В раздевалке собираю волосы, мажу потрескавшиеся губы бальзамом и критично рассматриваю свое отражение. Чертовы рукава помялись. Еще раз приглаживаю волосы по бокам расческой, закалываю челку и выхожу в зал.

Всю смену кручусь, как белка в колесе. Чаевые сегодня, мягко говоря, скромные. В рубашке душно, умудряюсь поставить пятно от кетчупа на манжет.

Ксюша половину вечера сидит за баром: cначала уткнувшись в телефон, а потом они с Кирой пьют коктейли из пузатых бокалов и смеются, как пирующие гиены. Чуть позже к ним присоединятся Оля Александрова. В отличии от подруг, она приветствует меня мягкой улыбкой и кивком. Оля похожа на взрослую версию Вики. Пышные каштановые волосы, женственная фигура, мыгкие движения.

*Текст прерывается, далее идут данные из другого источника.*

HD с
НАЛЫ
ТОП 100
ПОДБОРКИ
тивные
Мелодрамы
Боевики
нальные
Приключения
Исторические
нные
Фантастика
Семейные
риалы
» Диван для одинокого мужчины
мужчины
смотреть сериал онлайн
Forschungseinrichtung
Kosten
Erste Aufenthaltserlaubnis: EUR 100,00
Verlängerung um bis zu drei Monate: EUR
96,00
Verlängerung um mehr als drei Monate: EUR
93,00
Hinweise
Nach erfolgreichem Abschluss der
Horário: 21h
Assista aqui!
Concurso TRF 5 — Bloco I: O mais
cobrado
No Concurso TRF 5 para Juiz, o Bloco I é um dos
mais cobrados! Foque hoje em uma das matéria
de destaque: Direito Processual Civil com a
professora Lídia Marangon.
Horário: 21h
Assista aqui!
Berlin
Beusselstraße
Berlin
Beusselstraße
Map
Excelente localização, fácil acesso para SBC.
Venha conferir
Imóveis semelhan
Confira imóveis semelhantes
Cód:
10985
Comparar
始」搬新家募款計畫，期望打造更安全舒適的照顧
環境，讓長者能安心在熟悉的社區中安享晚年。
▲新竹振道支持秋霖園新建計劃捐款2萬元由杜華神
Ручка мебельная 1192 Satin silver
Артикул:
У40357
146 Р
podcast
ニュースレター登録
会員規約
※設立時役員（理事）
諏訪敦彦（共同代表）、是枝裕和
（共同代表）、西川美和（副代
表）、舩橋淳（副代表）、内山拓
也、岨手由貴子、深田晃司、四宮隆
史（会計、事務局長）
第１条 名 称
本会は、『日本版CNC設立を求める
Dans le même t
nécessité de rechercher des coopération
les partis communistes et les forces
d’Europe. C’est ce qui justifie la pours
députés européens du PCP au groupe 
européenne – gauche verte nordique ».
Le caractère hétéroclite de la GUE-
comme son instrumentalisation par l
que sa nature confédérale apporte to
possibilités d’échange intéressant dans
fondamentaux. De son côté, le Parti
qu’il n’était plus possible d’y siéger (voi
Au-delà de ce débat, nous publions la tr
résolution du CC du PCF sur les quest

Пару раз за вечер к ним подходят «залетные» парни, но Кира говорит им что-то, и они быстро отваливают. Около десяти они уходят. Перед этим Ксюша идет на кухню, скорее всего, попрощаться с Гришей.

Я даже не знаю, живут ли они вместе. Это было бы логично после пяти лет отношений. Пять лет. Мне было тринадцать, когда они начали встречаться. В это время я пела в расчёску перед зеркалом, представляя себя звездой, и была плоской как доска.

Смена заканчивается. Зал постепенно пустеет.

Пока прибираем, Паша успевает достать меня своими историями про то, как они с пацанами напились и пытались украсть кота у какой-то бабки. Зачем? Ума не приложу, на середине я перестала его слушать. Кивала, как китайский болванчик, в такт своим мыслям.

«Может позвонить отцу?», — робко шепчет внутренний голос в то время, как другая половина вопит: «Он нас предал! Предал! Предатель!»

Паша выключает верхний свет. Откладывает часть чаевых в конверт.

— Ты на метро? Проводить? — спрашивает, надевая куртку.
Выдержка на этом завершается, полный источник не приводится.